Stored records |
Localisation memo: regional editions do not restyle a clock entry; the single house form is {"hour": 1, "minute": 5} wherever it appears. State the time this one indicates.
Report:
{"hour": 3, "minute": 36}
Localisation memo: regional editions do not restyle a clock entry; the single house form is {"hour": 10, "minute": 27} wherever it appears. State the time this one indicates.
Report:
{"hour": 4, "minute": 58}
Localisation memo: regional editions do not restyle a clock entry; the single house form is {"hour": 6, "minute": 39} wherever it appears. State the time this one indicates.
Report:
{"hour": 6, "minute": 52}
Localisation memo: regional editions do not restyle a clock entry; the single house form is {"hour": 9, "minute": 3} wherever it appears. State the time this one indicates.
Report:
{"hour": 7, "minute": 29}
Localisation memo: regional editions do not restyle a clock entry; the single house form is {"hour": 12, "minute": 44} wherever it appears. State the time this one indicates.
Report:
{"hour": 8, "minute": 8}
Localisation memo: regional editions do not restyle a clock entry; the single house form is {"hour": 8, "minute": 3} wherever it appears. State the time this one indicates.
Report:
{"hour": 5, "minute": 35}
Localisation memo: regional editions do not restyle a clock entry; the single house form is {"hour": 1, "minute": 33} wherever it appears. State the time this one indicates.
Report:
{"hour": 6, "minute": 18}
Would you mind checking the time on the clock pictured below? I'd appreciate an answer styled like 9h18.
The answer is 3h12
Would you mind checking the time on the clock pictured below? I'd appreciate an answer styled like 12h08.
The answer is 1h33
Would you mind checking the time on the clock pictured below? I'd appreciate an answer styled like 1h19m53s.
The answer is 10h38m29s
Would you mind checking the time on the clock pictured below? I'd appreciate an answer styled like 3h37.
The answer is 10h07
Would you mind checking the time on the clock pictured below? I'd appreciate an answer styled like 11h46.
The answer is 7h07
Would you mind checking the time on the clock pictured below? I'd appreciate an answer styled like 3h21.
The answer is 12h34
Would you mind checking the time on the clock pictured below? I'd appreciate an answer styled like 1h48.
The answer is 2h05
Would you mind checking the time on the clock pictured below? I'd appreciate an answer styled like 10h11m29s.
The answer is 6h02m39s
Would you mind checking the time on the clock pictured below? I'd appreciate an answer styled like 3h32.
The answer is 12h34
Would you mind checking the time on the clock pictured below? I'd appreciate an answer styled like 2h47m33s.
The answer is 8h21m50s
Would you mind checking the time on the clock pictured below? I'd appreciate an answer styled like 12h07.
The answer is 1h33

Written task | Could you print, word for word, the lines of the listing above, from the line with "styled like 12h08." up to and including the line with "The answer is 6h02m39s"?

Response to this exercise |
Would you mind checking the time on the clock pictured below? I'd appreciate an answer styled like 12h08.
The answer is 1h33
Would you mind checking the time on the clock pictured below? I'd appreciate an answer styled like 1h19m53s.
The answer is 10h38m29s
Would you mind checking the time on the clock pictured below? I'd appreciate an answer styled like 3h37.
The answer is 10h07
Would you mind checking the time on the clock pictured below? I'd appreciate an answer styled like 11h46.
The answer is 7h07
Would you mind checking the time on the clock pictured below? I'd appreciate an answer styled like 3h21.
The answer is 12h34
Would you mind checking the time on the clock pictured below? I'd appreciate an answer styled like 1h48.
The answer is 2h05
Would you mind checking the time on the clock pictured below? I'd appreciate an answer styled like 10h11m29s.
The answer is 6h02m39s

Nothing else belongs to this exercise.